Подолгу, терпеливо, любовно располагает он разные предметы, которые должны составить натюрморт. Эти натюрморты для Сезанна лишь эксперименты, упражнения. Со скрупулезностью ученого он размещает фрукты, кувшины, ножи, салфетки, бокалы, кружки, бутылки, сочетая и констрастируя тона, соразмеряя свет и тени, подкладывает одну за другой монеты под персики или яблоки до тех пор, пока все на столе не образует мотив, не предстанет в том порядке, какой удовлетворял бы и глаз и ум «Композиция цвета, – твердит Сезанн, – композиция цвета... В этом все. Так компоновал Веронезе».

А если он ошибается? Если все эти комбинации кажутся превосходными только его глазу, если все это только мираж? Не одержим ли он галлюцинациями? Не заблуждается ли, как Френхофер из «Неведомого шедевра»?
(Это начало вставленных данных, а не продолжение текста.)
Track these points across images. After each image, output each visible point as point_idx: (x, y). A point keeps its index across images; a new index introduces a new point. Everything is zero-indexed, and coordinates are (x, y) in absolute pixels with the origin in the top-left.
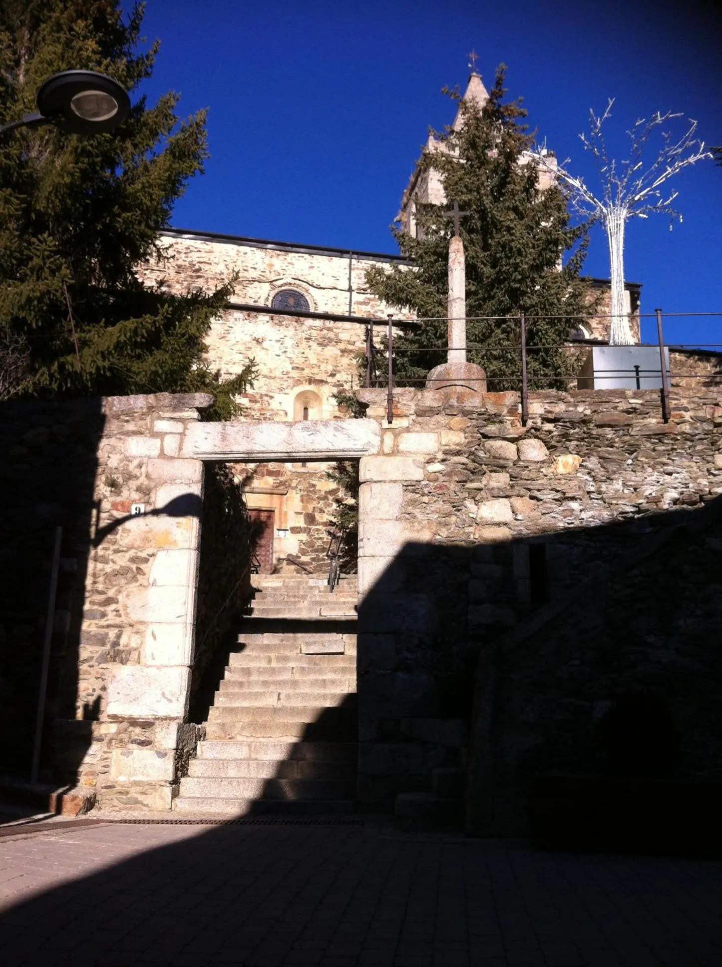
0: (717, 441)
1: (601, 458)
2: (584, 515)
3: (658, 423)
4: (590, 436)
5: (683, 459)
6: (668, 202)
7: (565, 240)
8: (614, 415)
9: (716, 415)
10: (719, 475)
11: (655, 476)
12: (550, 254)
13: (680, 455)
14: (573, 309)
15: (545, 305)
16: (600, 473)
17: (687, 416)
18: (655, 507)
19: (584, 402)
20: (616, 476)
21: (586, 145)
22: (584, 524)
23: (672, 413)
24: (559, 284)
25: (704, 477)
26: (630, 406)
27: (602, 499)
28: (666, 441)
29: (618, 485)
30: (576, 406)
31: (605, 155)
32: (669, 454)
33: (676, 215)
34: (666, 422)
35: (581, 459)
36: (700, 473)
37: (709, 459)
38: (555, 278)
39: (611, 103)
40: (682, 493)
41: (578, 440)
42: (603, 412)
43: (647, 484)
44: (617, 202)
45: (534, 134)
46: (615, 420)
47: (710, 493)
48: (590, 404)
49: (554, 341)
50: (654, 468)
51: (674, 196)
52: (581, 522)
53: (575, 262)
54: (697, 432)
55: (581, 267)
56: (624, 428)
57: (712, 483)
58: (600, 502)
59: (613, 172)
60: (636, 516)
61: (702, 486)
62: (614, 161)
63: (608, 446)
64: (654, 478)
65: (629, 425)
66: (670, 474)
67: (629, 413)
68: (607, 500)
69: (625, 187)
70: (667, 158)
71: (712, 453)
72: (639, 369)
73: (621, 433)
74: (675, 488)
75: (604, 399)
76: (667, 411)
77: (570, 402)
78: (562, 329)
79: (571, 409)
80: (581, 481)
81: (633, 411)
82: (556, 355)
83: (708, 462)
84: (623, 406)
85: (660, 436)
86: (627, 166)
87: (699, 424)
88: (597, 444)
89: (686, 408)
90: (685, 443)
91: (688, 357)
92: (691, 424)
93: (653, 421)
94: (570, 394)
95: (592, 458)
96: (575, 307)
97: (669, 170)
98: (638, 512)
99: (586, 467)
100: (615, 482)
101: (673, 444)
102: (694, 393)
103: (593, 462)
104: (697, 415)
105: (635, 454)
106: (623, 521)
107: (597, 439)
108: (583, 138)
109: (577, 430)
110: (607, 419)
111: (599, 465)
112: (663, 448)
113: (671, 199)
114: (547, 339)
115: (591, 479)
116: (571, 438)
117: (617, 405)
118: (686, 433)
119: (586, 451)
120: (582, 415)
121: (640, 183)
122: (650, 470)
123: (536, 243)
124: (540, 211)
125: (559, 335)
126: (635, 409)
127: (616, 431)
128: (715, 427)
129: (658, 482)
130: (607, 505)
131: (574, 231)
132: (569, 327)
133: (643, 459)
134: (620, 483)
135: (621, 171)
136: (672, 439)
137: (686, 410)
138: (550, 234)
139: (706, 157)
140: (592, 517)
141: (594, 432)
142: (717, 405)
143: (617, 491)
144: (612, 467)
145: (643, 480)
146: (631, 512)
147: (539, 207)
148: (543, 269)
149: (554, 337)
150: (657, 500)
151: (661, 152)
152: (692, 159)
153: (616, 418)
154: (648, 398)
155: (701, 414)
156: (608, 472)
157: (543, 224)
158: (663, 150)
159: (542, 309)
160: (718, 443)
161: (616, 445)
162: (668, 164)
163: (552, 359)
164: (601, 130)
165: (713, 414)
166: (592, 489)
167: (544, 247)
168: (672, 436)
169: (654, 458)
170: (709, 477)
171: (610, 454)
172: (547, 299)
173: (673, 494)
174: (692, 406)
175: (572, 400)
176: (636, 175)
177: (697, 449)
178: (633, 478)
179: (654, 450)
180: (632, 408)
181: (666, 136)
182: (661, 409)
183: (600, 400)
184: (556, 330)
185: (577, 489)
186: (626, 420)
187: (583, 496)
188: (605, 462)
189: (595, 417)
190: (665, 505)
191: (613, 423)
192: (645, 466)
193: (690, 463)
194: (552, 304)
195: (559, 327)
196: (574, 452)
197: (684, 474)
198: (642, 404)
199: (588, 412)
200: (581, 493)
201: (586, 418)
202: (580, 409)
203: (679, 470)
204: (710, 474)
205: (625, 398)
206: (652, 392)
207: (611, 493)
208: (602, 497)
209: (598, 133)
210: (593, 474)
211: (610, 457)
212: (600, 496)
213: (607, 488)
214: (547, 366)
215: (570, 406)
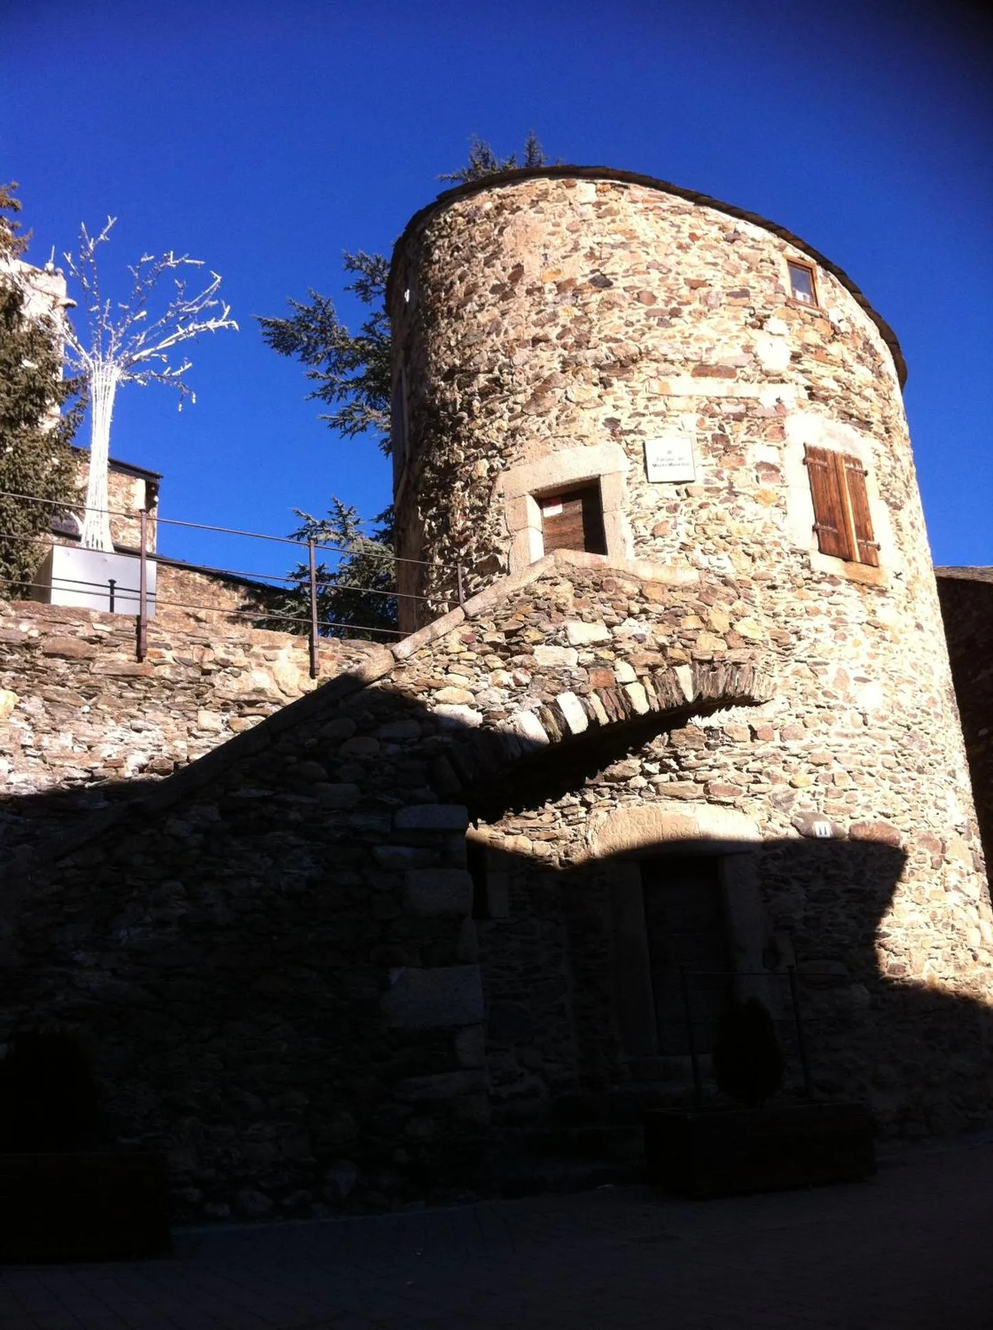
0: (203, 693)
1: (46, 699)
2: (13, 778)
3: (130, 661)
4: (34, 667)
5: (158, 713)
6: (179, 372)
7: (55, 393)
8: (71, 642)
9: (206, 659)
10: (202, 737)
11: (119, 732)
12: (31, 406)
13: (154, 706)
14: (56, 489)
15: (15, 476)
16: (43, 721)
17: (169, 656)
18: (114, 774)
19: (30, 618)
20: (65, 727)
21: (73, 270)
22: (12, 790)
23: (149, 649)
24: (38, 451)
25: (182, 738)
26: (94, 633)
27: (42, 757)
28: (137, 686)
29: (66, 739)
30: (17, 622)
31: (97, 290)
32: (139, 704)
33: (188, 392)
34: (140, 660)
35: (18, 698)
36: (178, 733)
37: (192, 715)
38: (33, 441)
39: (111, 223)
40: (151, 758)
41: (16, 670)
42: (56, 636)
43: (106, 742)
44: (108, 357)
45: (27, 238)
46: (71, 650)
47: (188, 760)
48: (38, 623)
49: (25, 529)
50: (118, 721)
51: (187, 367)
52: (9, 788)
53: (66, 425)
54: (179, 678)
55: (74, 434)
56: (83, 662)
57: (192, 747)
58: (38, 760)
59: (106, 315)
60: (88, 785)
61: (178, 750)
62: (108, 301)
63: (58, 684)
64: (117, 734)
65: (90, 659)
66: (138, 731)
67: (92, 642)
68: (48, 760)
69: (122, 340)
70: (179, 314)
71: (196, 708)
72: (116, 585)
73: (78, 668)
74: (144, 750)
75: (59, 619)
76: (143, 646)
77: (9, 616)
78: (37, 514)
79: (10, 625)
80: (15, 730)
81: (98, 640)
82: (26, 548)
83: (190, 719)
84: (84, 631)
85: (131, 679)
86: (125, 312)
87: (182, 669)
88: (42, 679)
89: (169, 645)
90: (161, 692)
91: (211, 581)
92: (173, 667)
93: (123, 658)
94: (12, 604)
95: (34, 699)
96: (59, 487)
97: (181, 331)
98: (91, 779)
99: (23, 710)
100: (62, 734)
101: (146, 691)
102: (181, 627)
103: (34, 705)
104: (182, 656)
105: (94, 699)
106: (68, 790)
107: (43, 672)
108: (69, 259)
109: (16, 656)
110: (60, 647)
111: (43, 710)
112: (133, 695)
113: (182, 370)
114: (13, 524)
115: (30, 728)
116: (5, 667)
117: (76, 628)
118: (164, 679)
119: (27, 688)
120: (25, 637)
121: (142, 339)
122: (112, 722)
123: (13, 387)
124: (23, 345)
125: (34, 522)
126: (100, 637)
127: (71, 664)
128: (203, 674)
129: (122, 740)
130: (47, 766)
131: (69, 383)
132: (48, 513)
133: (104, 707)
134: (70, 736)
135: (115, 316)
136: (147, 684)
137: (168, 647)
138: (33, 378)
139: (230, 325)
140: (26, 782)
141: (40, 663)
142: (208, 646)
143: (64, 748)
144: (60, 714)
145: (102, 736)
146: (81, 778)
147: (22, 338)
148: (19, 425)
149: (25, 522)
150: (117, 765)
151: (171, 305)
152: (212, 325)
153: (73, 646)
154: (119, 625)
155: (187, 655)
156: (54, 720)
157: (26, 363)
158: (174, 302)
159: (10, 481)
160: (205, 696)
161: (69, 684)
162: (179, 323)
163: (18, 553)
164: (94, 255)
165: (202, 657)
166: (29, 742)
167: (23, 394)
168: (147, 680)
169: (120, 708)
170: (189, 739)
171: (59, 695)
172: (19, 468)
173: (141, 758)
174: (178, 643)
175: (13, 613)
176: (137, 328)
177: (177, 700)
178: (88, 732)
179: (121, 697)
180: (96, 636)
181: (180, 286)
182: (135, 643)
183: (53, 619)
184: (29, 514)
185: (7, 740)
186: (88, 651)
187: (15, 751)
188: (52, 706)
189: (44, 641)
190: (128, 772)
191: (68, 654)
192: (107, 716)
193: (165, 719)
194: (26, 476)
195: (33, 509)
196: (9, 687)
197: (156, 734)
198: (111, 633)
199: (35, 633)
200: (12, 746)
201: (31, 641)
202: (24, 627)
203: (150, 726)
204: (191, 735)
205: (89, 621)
206: (126, 618)
207: (56, 750)
208: (42, 755)
209: (89, 258)
210: (32, 720)
211: (60, 699)
212: (40, 753)
213: (51, 742)
214: (11, 562)
215: (9, 621)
Он читает и перечитывает эту маленькую новеллу Бальзака: десять лет Френхофер, гениальный художник, работает над полотном «Прекрасная Нуазеза», своим шедевром, который он тщательно ото всех скрывает. Но настал день, и художник, опьяненный удачей, соглашается показать друзьям картину. И что же? На ней ничего не видно, кроме туманного нагромождения красок и множества беспорядочных линий, из которых – непонятно каким чудом – возникает прелестная обнаженная нога, «уцелевшая от медленного, непрестанного разрушения».
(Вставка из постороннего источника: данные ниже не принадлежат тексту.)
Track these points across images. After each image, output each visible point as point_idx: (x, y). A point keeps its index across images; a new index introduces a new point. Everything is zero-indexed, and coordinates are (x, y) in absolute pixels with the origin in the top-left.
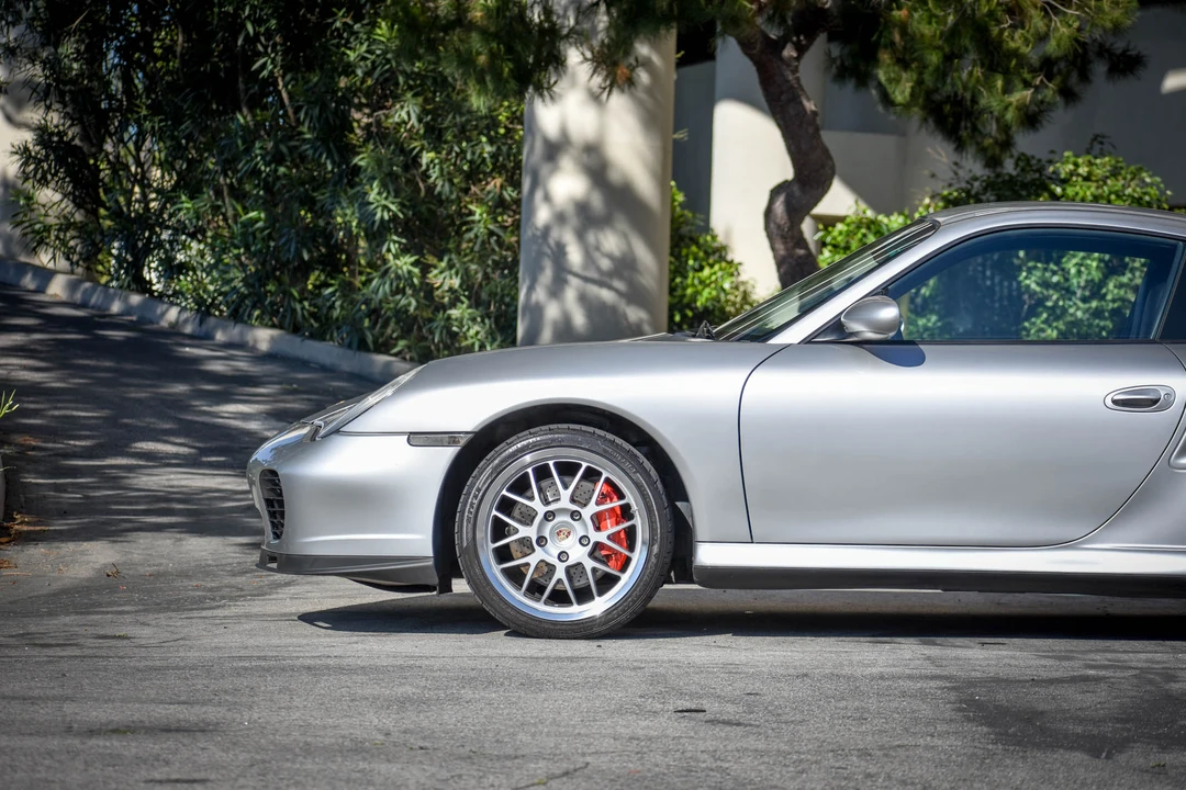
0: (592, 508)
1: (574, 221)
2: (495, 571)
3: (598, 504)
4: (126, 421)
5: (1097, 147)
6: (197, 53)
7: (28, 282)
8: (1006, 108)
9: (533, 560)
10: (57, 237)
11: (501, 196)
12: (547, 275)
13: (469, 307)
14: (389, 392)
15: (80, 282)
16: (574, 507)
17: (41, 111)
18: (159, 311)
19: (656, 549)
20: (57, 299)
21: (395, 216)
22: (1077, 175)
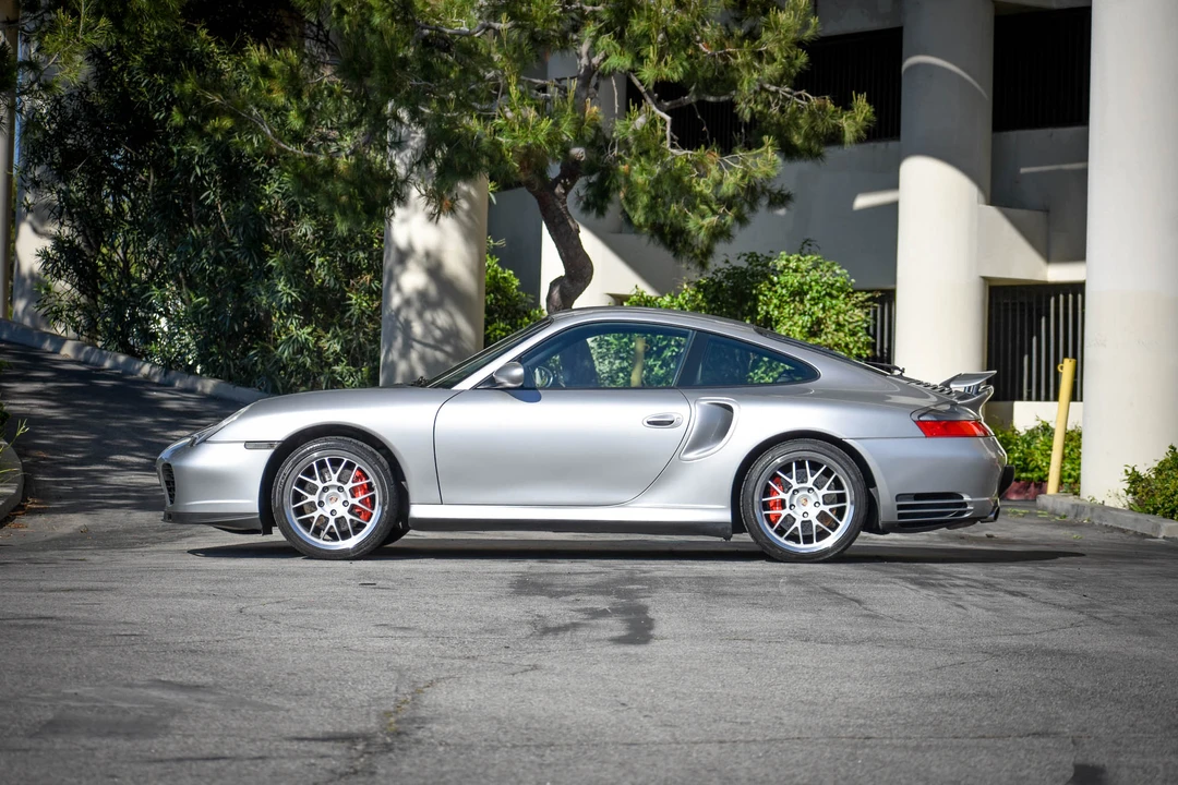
0: (350, 485)
1: (417, 305)
2: (295, 521)
3: (353, 482)
4: (107, 442)
5: (807, 248)
6: (163, 189)
7: (47, 346)
8: (701, 228)
9: (316, 515)
10: (67, 315)
11: (370, 287)
12: (399, 342)
13: (348, 365)
14: (235, 418)
15: (84, 346)
16: (339, 484)
17: (57, 226)
18: (137, 367)
19: (386, 508)
20: (68, 358)
21: (296, 300)
22: (789, 268)
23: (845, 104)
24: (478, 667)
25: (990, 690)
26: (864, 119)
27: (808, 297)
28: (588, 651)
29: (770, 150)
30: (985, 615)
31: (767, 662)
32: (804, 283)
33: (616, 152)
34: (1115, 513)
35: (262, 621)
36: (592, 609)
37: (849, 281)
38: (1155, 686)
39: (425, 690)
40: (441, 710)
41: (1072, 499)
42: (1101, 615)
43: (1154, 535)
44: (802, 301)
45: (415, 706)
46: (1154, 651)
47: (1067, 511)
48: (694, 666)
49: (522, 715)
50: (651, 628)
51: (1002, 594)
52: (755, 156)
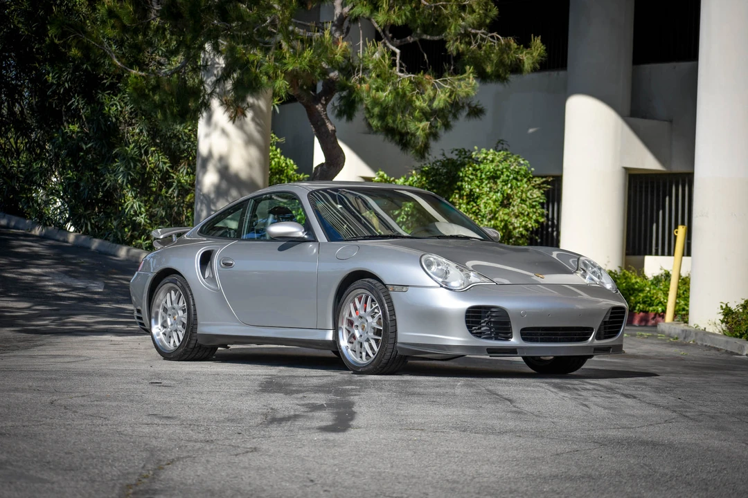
5: (500, 146)
8: (418, 130)
21: (134, 178)
22: (487, 159)
23: (525, 43)
24: (212, 449)
25: (593, 473)
26: (539, 55)
27: (501, 180)
28: (299, 437)
29: (471, 76)
30: (602, 412)
31: (430, 448)
32: (498, 170)
33: (360, 75)
34: (713, 336)
35: (65, 411)
36: (312, 404)
37: (530, 169)
38: (720, 472)
39: (166, 466)
40: (172, 484)
41: (682, 326)
42: (688, 414)
43: (739, 353)
44: (495, 183)
45: (153, 480)
46: (724, 444)
47: (679, 334)
48: (374, 450)
49: (232, 489)
50: (352, 419)
51: (618, 396)
52: (459, 80)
Сезанн рассматривает собственные полотна. Хороши ли они?.. «Сезанны» ли они? Или же они, как «Прекрасная Нуазеза», лишь «бесформенная туманность», иллюзия? Какая странная встреча с этим Френхофером, придуманным Бальзаком! Каким роковым провидением будущего звучат фразы, вложенные автором «Человеческой комедии» в уста своего героя, художника Френхофера, фразы, которые Сезанн мог бы повторить сегодня, почти не изменив в них ни одного слова?129

«Френхофер, – замечает один из его друзей, – этот страстно любящий наше искусство человек, видел больше и дальше других художников. Он глубоко размышлял над проблемой цвета, над абсолютной правдивостью линии; но из-за постоянных поисков дошел до того, что стал сомневаться в самом предмете своих поисков».

Френхофер!

«Френхофер – это я», – шепчет Сезанн.

Даже внешне он похож на него. У Сезанна, как у Френхофера, лицо «поблекшее, утомленное не столько годами, сколько мыслями, разрушающими и душу и тело». Сезанну сорок шесть лет, но он кажется старше лет на десять. Приступы острой невралгии причиняют ему жестокие боли и, по его словам, временами лишают ясности ума.

«Френхофер – это я», – шепчет Сезанн. Он страдает, сомневается, терзаемый беспокойством, вслепую бредет по одинокой дороге, с тоскою в сердце спрашивая себя: работает ли он над миражами или над вечными произведениями искусства, не напрасно ли отдает свою жизнь живописи – «этой потаскухе-живописи»?